DATA RECORDS
## Start

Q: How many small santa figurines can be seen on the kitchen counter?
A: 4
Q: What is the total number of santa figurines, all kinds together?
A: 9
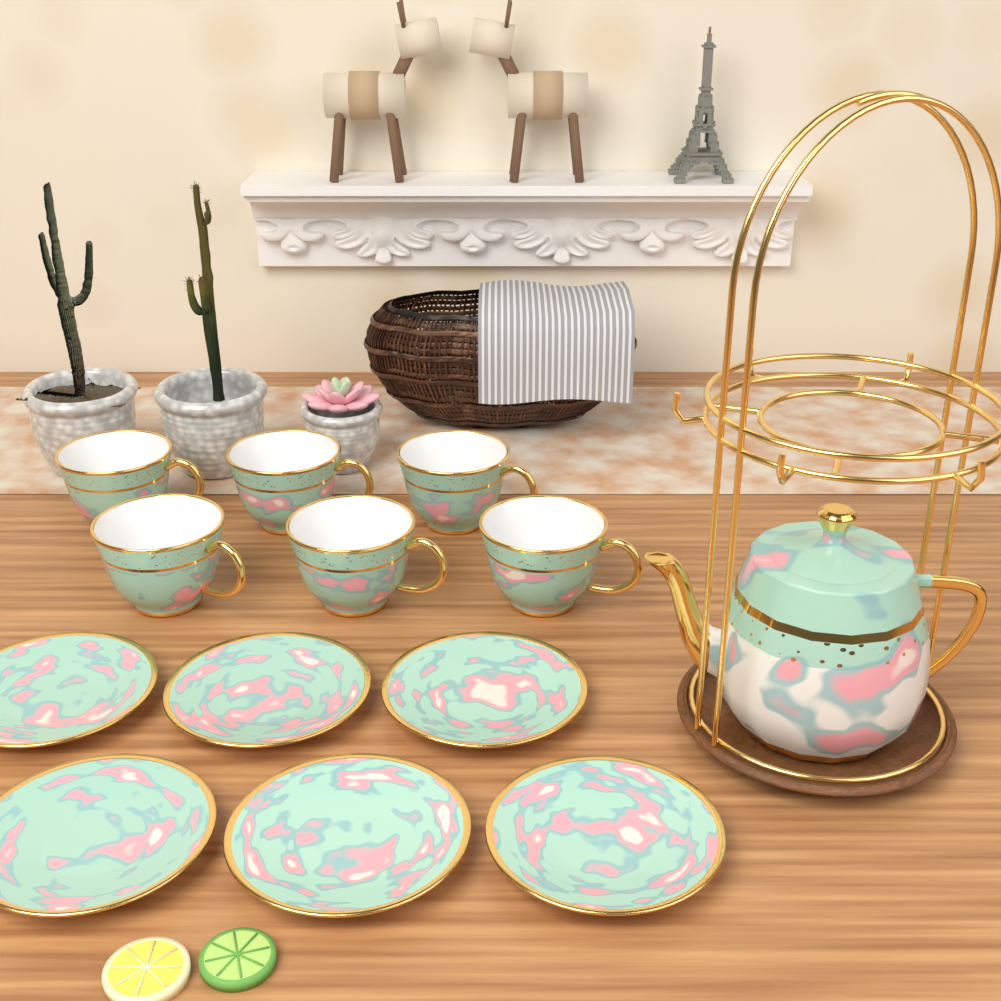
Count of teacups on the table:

## End

REQUIREMENT
Lay out every line of the entries above as a Markdown table with the columns Row and Line, numbering each row and skipping blank lines. Omit the pictures.

THE OUTPUT
| Row | Line |
|---|---|
| 1 | Q: How many small santa figurines can be seen on the kitchen counter? |
| 2 | A: 4 |
| 3 | Q: What is the total number of santa figurines, all kinds together? |
| 4 | A: 9 |
| 5 | Count of teacups on the table: |